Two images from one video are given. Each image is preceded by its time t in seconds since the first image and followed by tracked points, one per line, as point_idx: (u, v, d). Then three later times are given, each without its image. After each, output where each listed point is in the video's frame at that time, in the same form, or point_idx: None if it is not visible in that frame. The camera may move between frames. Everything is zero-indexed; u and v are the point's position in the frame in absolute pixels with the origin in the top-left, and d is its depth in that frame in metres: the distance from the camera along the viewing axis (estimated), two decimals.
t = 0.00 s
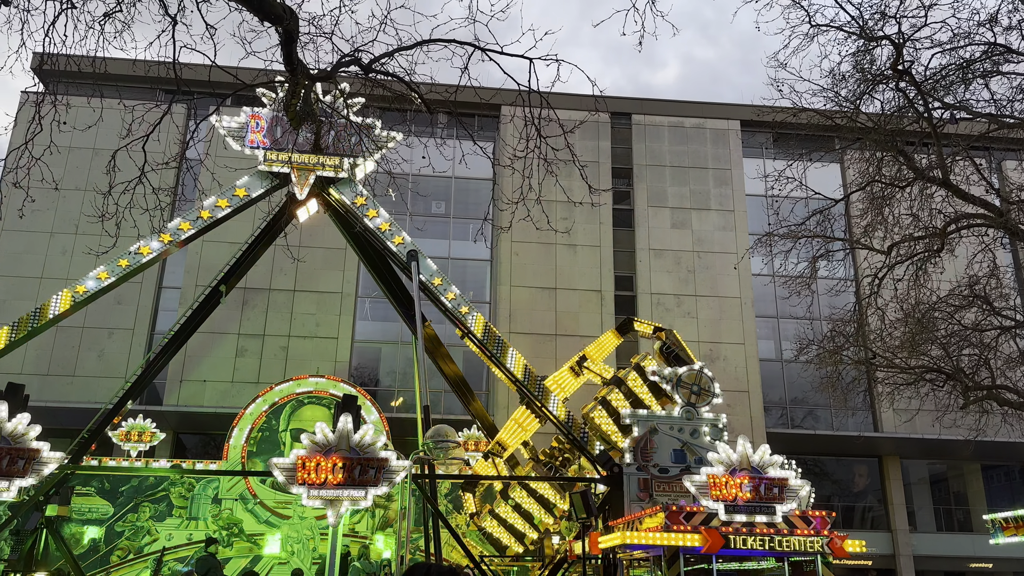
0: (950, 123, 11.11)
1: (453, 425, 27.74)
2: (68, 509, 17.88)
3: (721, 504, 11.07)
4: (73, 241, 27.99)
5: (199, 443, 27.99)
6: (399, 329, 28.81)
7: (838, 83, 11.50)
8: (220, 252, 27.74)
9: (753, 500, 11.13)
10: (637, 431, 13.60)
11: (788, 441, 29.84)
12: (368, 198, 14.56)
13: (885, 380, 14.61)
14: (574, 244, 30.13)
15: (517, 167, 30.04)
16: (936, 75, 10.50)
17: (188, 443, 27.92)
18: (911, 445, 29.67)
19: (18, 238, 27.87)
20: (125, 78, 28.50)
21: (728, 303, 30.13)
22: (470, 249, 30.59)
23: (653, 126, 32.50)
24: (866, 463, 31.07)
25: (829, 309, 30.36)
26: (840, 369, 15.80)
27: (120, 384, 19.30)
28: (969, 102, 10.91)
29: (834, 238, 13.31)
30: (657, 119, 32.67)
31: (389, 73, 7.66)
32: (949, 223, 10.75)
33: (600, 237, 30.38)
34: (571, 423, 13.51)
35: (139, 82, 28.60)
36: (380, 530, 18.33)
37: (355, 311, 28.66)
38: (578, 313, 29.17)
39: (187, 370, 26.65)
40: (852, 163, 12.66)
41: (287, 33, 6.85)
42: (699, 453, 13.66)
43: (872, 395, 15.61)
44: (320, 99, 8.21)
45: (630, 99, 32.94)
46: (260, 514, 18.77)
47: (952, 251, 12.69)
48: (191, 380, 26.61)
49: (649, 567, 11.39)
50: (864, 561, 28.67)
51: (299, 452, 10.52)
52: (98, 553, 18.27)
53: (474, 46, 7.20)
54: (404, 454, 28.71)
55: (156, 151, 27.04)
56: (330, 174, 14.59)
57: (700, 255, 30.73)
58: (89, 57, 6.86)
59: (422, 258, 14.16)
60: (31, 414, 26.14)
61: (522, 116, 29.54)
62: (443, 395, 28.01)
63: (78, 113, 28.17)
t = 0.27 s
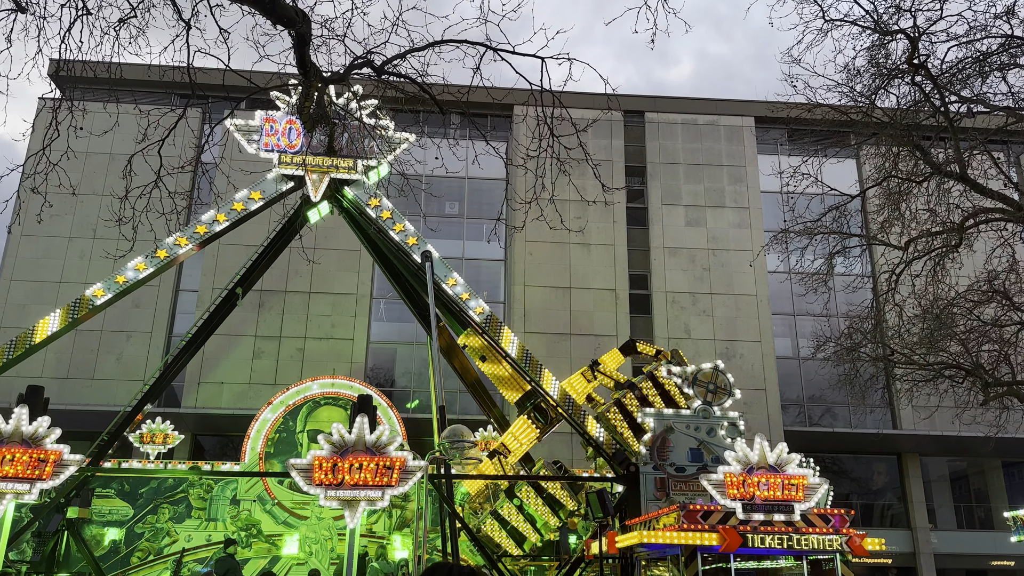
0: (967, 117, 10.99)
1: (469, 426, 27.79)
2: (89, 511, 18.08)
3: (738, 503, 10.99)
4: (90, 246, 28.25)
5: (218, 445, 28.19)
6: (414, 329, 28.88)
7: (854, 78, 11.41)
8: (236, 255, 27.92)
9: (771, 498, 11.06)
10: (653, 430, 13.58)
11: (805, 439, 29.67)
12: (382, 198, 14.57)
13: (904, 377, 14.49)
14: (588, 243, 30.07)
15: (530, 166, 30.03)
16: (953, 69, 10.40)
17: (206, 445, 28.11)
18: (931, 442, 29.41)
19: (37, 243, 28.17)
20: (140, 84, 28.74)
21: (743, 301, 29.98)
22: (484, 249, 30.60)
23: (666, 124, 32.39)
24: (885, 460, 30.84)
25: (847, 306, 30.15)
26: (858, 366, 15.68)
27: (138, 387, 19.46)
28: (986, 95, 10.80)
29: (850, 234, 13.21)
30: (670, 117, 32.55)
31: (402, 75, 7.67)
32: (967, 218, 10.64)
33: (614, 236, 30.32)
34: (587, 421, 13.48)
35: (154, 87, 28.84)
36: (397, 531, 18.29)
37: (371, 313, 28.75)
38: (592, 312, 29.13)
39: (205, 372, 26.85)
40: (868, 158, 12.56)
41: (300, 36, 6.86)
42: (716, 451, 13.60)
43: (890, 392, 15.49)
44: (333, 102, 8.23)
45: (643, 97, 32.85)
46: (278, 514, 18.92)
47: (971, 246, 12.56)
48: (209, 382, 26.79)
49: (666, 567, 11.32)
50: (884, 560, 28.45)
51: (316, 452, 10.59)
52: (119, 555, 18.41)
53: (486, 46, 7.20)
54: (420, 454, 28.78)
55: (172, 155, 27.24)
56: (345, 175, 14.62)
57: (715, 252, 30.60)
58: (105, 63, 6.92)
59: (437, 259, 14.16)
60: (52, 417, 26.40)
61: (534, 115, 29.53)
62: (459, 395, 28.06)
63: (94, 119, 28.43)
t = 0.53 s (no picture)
0: (997, 106, 10.79)
1: (495, 424, 27.86)
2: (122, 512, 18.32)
3: (767, 500, 10.89)
4: (120, 251, 28.70)
5: (247, 446, 28.50)
6: (439, 329, 28.99)
7: (878, 69, 11.26)
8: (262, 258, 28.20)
9: (800, 495, 10.94)
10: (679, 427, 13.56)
11: (835, 435, 29.35)
12: (405, 199, 14.65)
13: (935, 371, 14.27)
14: (611, 240, 29.99)
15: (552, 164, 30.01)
16: (980, 57, 10.22)
17: (235, 446, 28.44)
18: (963, 437, 28.95)
19: (68, 249, 28.66)
20: (166, 90, 29.14)
21: (770, 296, 29.72)
22: (506, 248, 30.63)
23: (689, 119, 32.18)
24: (916, 455, 30.41)
25: (875, 299, 29.77)
26: (888, 361, 15.47)
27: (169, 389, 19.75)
28: (1015, 83, 10.61)
29: (877, 227, 13.04)
30: (692, 112, 32.33)
31: (423, 76, 7.69)
32: (997, 208, 10.45)
33: (638, 233, 30.20)
34: (613, 417, 13.22)
35: (179, 92, 29.22)
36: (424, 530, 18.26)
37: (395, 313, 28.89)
38: (616, 310, 29.05)
39: (233, 375, 27.17)
40: (895, 150, 12.38)
41: (321, 40, 6.90)
42: (743, 448, 13.56)
43: (921, 386, 15.27)
44: (355, 105, 8.28)
45: (665, 92, 32.66)
46: (308, 514, 19.12)
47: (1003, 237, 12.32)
48: (237, 384, 27.10)
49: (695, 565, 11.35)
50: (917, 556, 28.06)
51: (344, 451, 10.71)
52: (152, 556, 18.63)
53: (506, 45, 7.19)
54: (447, 453, 28.90)
55: (198, 160, 27.59)
56: (368, 177, 14.74)
57: (740, 247, 30.35)
58: (131, 71, 7.02)
59: (460, 258, 14.21)
60: (85, 421, 26.85)
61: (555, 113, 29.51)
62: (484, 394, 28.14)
63: (121, 126, 28.87)
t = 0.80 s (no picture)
0: None
1: (532, 422, 27.89)
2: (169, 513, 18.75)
3: (811, 495, 10.81)
4: (162, 257, 29.32)
5: (289, 446, 28.94)
6: (475, 328, 29.10)
7: (918, 55, 11.01)
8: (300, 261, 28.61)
9: (845, 490, 10.80)
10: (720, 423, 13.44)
11: (879, 429, 28.81)
12: (439, 200, 14.72)
13: (982, 362, 13.93)
14: (646, 235, 29.79)
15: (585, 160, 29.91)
16: None
17: (277, 446, 28.87)
18: (1014, 429, 28.19)
19: (112, 256, 29.37)
20: (203, 97, 29.68)
21: (810, 289, 29.28)
22: (541, 246, 30.60)
23: (723, 111, 31.81)
24: (964, 449, 29.71)
25: (919, 290, 29.13)
26: (933, 353, 15.14)
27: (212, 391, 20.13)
28: None
29: (920, 217, 12.76)
30: (727, 104, 31.95)
31: (454, 76, 7.72)
32: None
33: (673, 227, 29.96)
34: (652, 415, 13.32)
35: (216, 100, 29.74)
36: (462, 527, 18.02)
37: (431, 313, 29.06)
38: (653, 306, 28.87)
39: (274, 377, 27.61)
40: (936, 137, 12.10)
41: (354, 44, 6.97)
42: (786, 443, 13.40)
43: (968, 378, 14.91)
44: (388, 107, 8.35)
45: (698, 85, 32.33)
46: (350, 513, 19.34)
47: None
48: (278, 386, 27.53)
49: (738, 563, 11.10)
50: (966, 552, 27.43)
51: (384, 451, 10.80)
52: (198, 556, 19.02)
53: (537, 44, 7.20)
54: (485, 452, 29.00)
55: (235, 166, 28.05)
56: (401, 179, 14.89)
57: (778, 240, 29.92)
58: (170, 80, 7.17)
59: (494, 258, 14.25)
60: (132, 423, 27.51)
61: (587, 109, 29.40)
62: (521, 392, 28.17)
63: (161, 134, 29.48)
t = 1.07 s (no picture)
0: None
1: (577, 420, 27.85)
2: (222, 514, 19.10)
3: (864, 491, 10.62)
4: (210, 263, 29.99)
5: (337, 447, 29.35)
6: (517, 327, 29.14)
7: (966, 38, 10.70)
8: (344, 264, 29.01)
9: (899, 485, 10.54)
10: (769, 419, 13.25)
11: (934, 422, 28.09)
12: (479, 200, 14.74)
13: None
14: (689, 230, 29.51)
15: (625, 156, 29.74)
16: None
17: (326, 447, 29.33)
18: None
19: (163, 264, 30.15)
20: (247, 106, 30.27)
21: (858, 280, 28.70)
22: (582, 243, 30.50)
23: (765, 102, 31.31)
24: None
25: (973, 279, 28.32)
26: (989, 343, 14.71)
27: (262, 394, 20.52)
28: None
29: (972, 204, 12.40)
30: (769, 94, 31.44)
31: (492, 76, 7.74)
32: None
33: (716, 221, 29.60)
34: (698, 413, 13.28)
35: (259, 108, 30.31)
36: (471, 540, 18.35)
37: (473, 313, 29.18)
38: (697, 301, 28.57)
39: (322, 379, 28.05)
40: (988, 121, 11.75)
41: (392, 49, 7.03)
42: (837, 439, 13.09)
43: None
44: (427, 110, 8.41)
45: (738, 76, 31.89)
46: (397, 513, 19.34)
47: None
48: (325, 388, 27.97)
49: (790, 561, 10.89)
50: None
51: (430, 451, 10.92)
52: (252, 556, 19.39)
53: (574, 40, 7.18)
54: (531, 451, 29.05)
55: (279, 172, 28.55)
56: (441, 180, 14.96)
57: (825, 231, 29.35)
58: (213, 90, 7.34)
59: (535, 257, 14.24)
60: (185, 427, 28.20)
61: (626, 104, 29.22)
62: (565, 391, 28.13)
63: (207, 143, 30.15)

:::

→ Required action: In the records above, find the line containing "53: (474, 46, 7.20)" and the line containing "2: (89, 511, 18.08)", then give both of them again word for word along with every line between. Omit any pictures.

→ Answer area:
53: (474, 46, 7.20)
54: (404, 454, 28.71)
55: (156, 151, 27.04)
56: (330, 174, 14.59)
57: (700, 255, 30.73)
58: (89, 57, 6.86)
59: (422, 258, 14.16)
60: (31, 414, 26.14)
61: (522, 116, 29.54)
62: (443, 395, 28.01)
63: (78, 113, 28.17)
t = 0.27 s
0: (967, 117, 10.99)
1: (469, 426, 27.79)
2: (89, 511, 18.08)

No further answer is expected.